Hairy Bikers’ Mediterranean Adventure ep.3

In Hairy Bikers’ Mediterranean Adventure ep.3: the bikers’ Corsican adventure begins in Bonifacio in the south of the island. They head straight for one of the best delis in town to scope out the local cuisine, including the legendary sausage figatelli. Tony, the owner, tells them that there is a holy trinity of ingredients that makes up the basics of Corsican food – meat, cheese and chestnuts. He suggests that the best way for the bikers to understand what makes Corsicans tick is to meet the producers.


 

 



This gives them a clear mission for their trip across the island, starting with a world-class meat producer. Jacques Abbatucci raises a unique breed of cattle, the vache tigre or tiger-cow, a breed recognisable by its distinctive stripes. His free-range and organic approach results in some of the best meat that the bikers have ever eaten.

Their next foray into the island’s interior takes them to the high plateau where another producer is raising rare-breed pigs. Again, the animals roam freely, grazing on chestnuts in the autumn. Here the charcuterie leaves them in awe. As they lunch with the producer, they also taste a cake made with chestnut flour, another part of the trinity of Corsican flavours.
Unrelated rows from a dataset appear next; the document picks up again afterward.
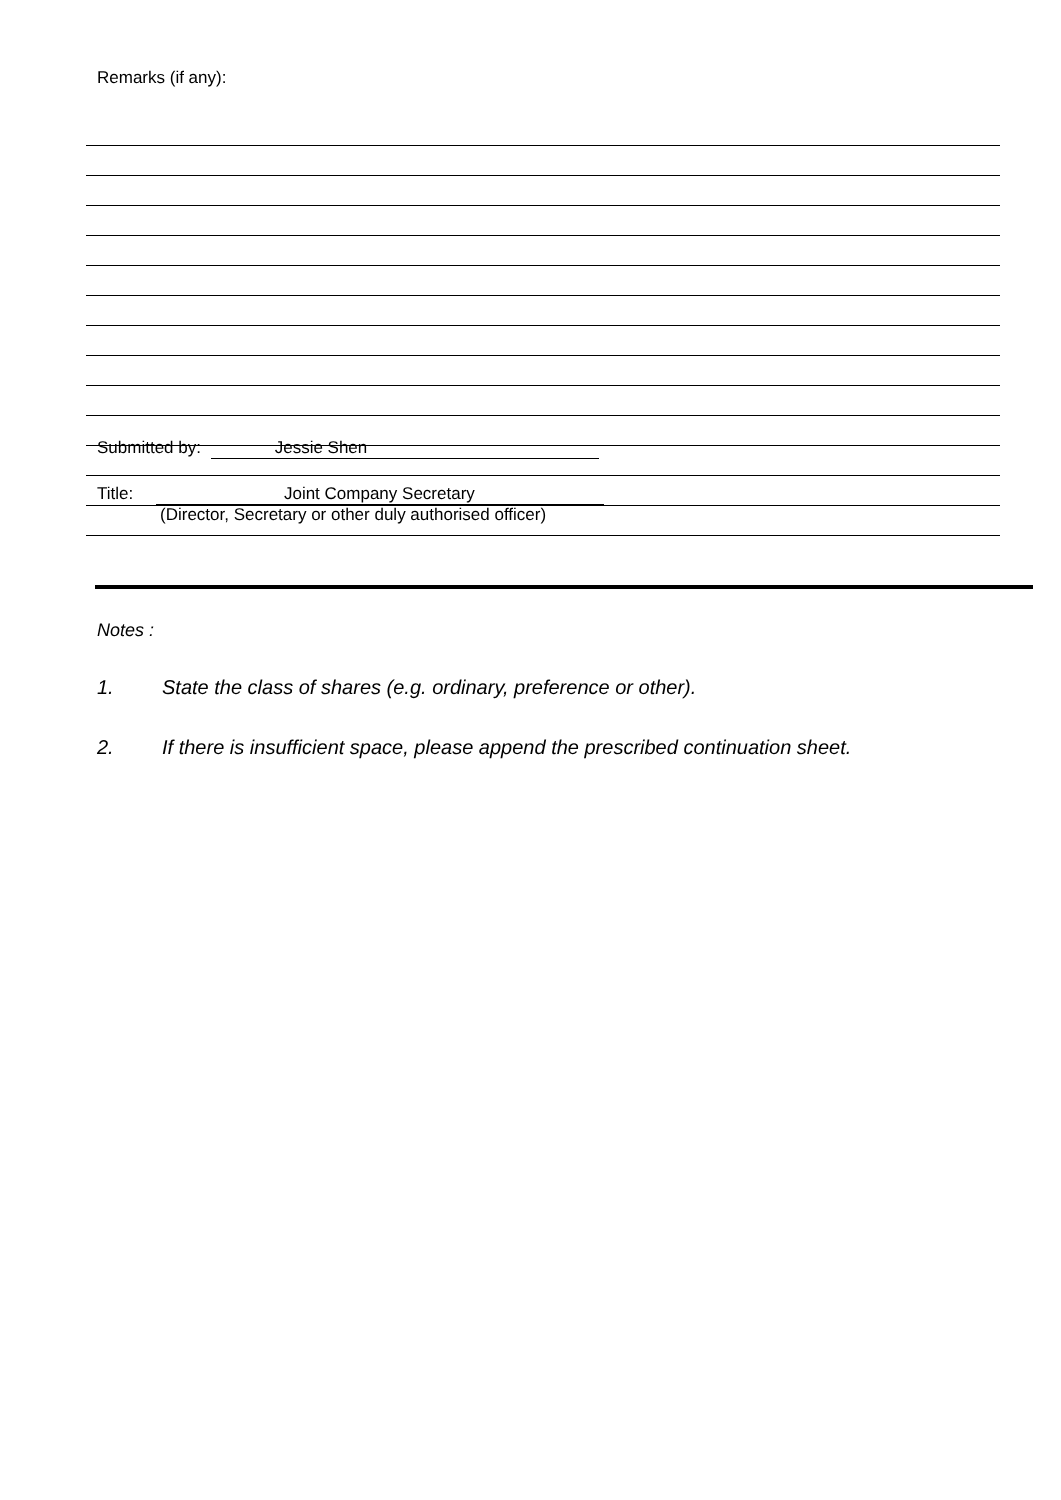Remarks (if any):
Submitted by: Jessie Shen
Title: Joint Company Secretary
(Director, Secretary or other duly authorised officer)
Notes :
1. State the class of shares (e.g. ordinary, preference or other).
2. If there is insufficient space, please append the prescribed continuation sheet.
As they travel, they pass through vast forests of chestnut trees and begin to understand the importance of chestnut flour in local cuisine.

 

Hairy Bikers’ Mediterranean Adventure ep.3 dishes:

 

 1. Strozzapreti

 

Strozzapreti
Strozzapreti

Corsican Swiss chard and ricotta dumplings baked in a roasted red pepper sauce.

 2. Courgette gratin

 

Courgette gratin
Courgette gratin

This simple gratin makes a great side dish as it’s creamy and flavoursome without being too rich. Serve with a salad for a light supper.

 3. Stuffed mussels

Ideally you should use large mussels in this Corsican recipe, but you can’t always guarantee they will be big here in the UK. You can double up two mussels into one shell if necessary.

 4. Veal and olive stew

British rose veal shoulder works really well for this stew, but you could also use stewing steak. In Corsica this is generally served with pasta.